Nevis Premier presents 2015 tax-free $165million Budget

NIA CHARLESTOWN NEVIS — There will be no new taxes for the budgetary period 2015. Premier of Nevis and Minister of Finance Hon. Vance Amory made that disclosure when he presented the Nevis Island Administration’s just over $165 million budget at a sitting of the Nevis Island Assembly, Hamilton House, on December 16, 2014.

Mr. Amory said his Administration was fully aware of the need to protect the most vulnerable on Nevis and that any increases in taxes would reduce disposable income and push persons further below the poverty line.

“To this end, My Administration aims to present a tax-free budget for 2015,” he said.

The Finance Minister noted that the multi-million-dollar budget would be used for the Administration’s planned activities.
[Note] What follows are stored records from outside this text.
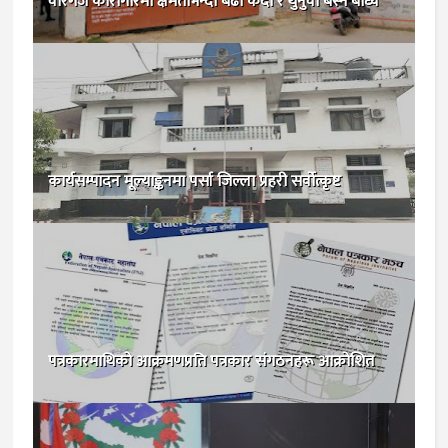
वीरगंज कारागारमा क्षमताभन्दा बढी कैदी र थुनुवा बस्न बाध्य
कार्यसम्पादन मूल्याङ्कनमा पर्सा जिल्ला प्रहरी सर्वाेत्कृष्ट
पत्रकारमाथिको आक्रमणप्रति पत्रकार संगठनहरू आक्रोशित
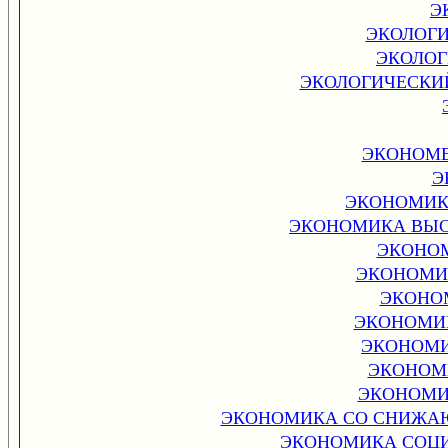
Э
ЭКОЛОГ
ЭКОЛОГ
ЭКОЛОГИЧЕСКИ
ЭКОНОМЕТ
Э
ЭКОНОМИК
ЭКОНОМИКА ВЫС
ЭКОНО
ЭКОНОМИ
ЭКОНО
ЭКОНОМИ
ЭКОНОМИ
ЭКОНОМ
ЭКОНОМИ
ЭКОНОМИКА СО СНИЖА
ЭКОНОМИКА СОЦИ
“Mr. President, to execute its plans and priorities, my Administration intends to incur total expenditure in the amount of $165.22 million. Our revenue collection is estimated at $145.23 million,” he said.

Mr. Amory also spoke to the budget for the NIA’s current expenditure in 2015 which had surpassed that budgeted for the previous year.

“The budget for current expenditure is $133.91 million, representing an increase of 5.56 percent of that budgeted for 2014. The approved salary increase of 3 percent with effect from January 2015 has no doubt created an expansion in the allocation of resources to all departments and ministries.

“It represents a tremendous sacrifice by taxpayers and is a testament to my Administration’s unwavering commitment to ensuring that civil servants are adequately compensated for the invaluable work they do. As a result, personal emoluments will rise to $66.78 million, representing 49.87 percent of current expenditure,” he said.

According to Mr. Amory, there were noticeable increases in expenditure allocations for the Audit Department, the Ministries of Finance, Education and Social Development.

“The increase in the allocation to the Audit Department is intended to enhance the critical objective of the department to provide value for money audits and the effective oversight and reporting on the stewardship of public resources.

“The Department will work assiduously to resolve the backlog in the completion of the Audit Report for submission to Parliament. In support of such objective the amount of $406,178 is allocated to the Department,” he said.

The allocation to the Ministry of Finance amounted to $54.77 million. Of that amount $26.61 million would be allocated to debt servicing.

Regarding the Ministry of Education’s allocation, Mr. Amory noted would be used to meet various objectives.

“ Mr. President, there is a re-conceptualization of the Education Sector that embodies a coherent policy for the delivery of education services that articulates the difference between secondary, tertiary and technical or vocational education.

“It is hoped that this change will assist further in the promotion of inclusive education that significantly increases the access and participation of individuals at these levels. To execute these and other objectives, the Ministry of Education is allocated $20.13 million,” he said.

The allocation for the Ministry of Finance amounted to $54.77 million, of which $26.61 million is assigned to debt servicing.

For Social Development, the Finance Minister explained that the allocation would be used for its myriad community programmes.

“The amount of $6.97 million in current expenditure is allocated to the Ministry of Social Development. The Ministry is ever vigilant in its quest to deliver social programmes that serve the collective interest of the Nevisian communities,” he said.

However, the projected current revenue for 2015 is $130.06 million and according to Mr. Amory, that figure represented an increase of 3.38 percent over the 2014 Budget.

“The bulk of this revenue is expected to be collected by the Ministry of Finance. Revenue collections from the Customs Department is budgeted at $42.49 million; an increase of 6.85 percent over the amount collected in 2013.The estimated revenue collection for the Inland Revenue Department in $53.92 million with [Value Added Tax] VAT estimated at $18.25 million and Stamp Duties of $12.5 million.

“Moreover, the revision of the fees and anticipated increase in business at the Financial Services Department will result in the collection of $13.50 million in revenue, an increase of 7.83 percent over 2013,” he said.

The Finance Minister added that the development of physical infrastructure would be critical to the expansion of opportunities in both the short and long term. As such, the capital expenditure budget would infuse $31.31 million into the local economy.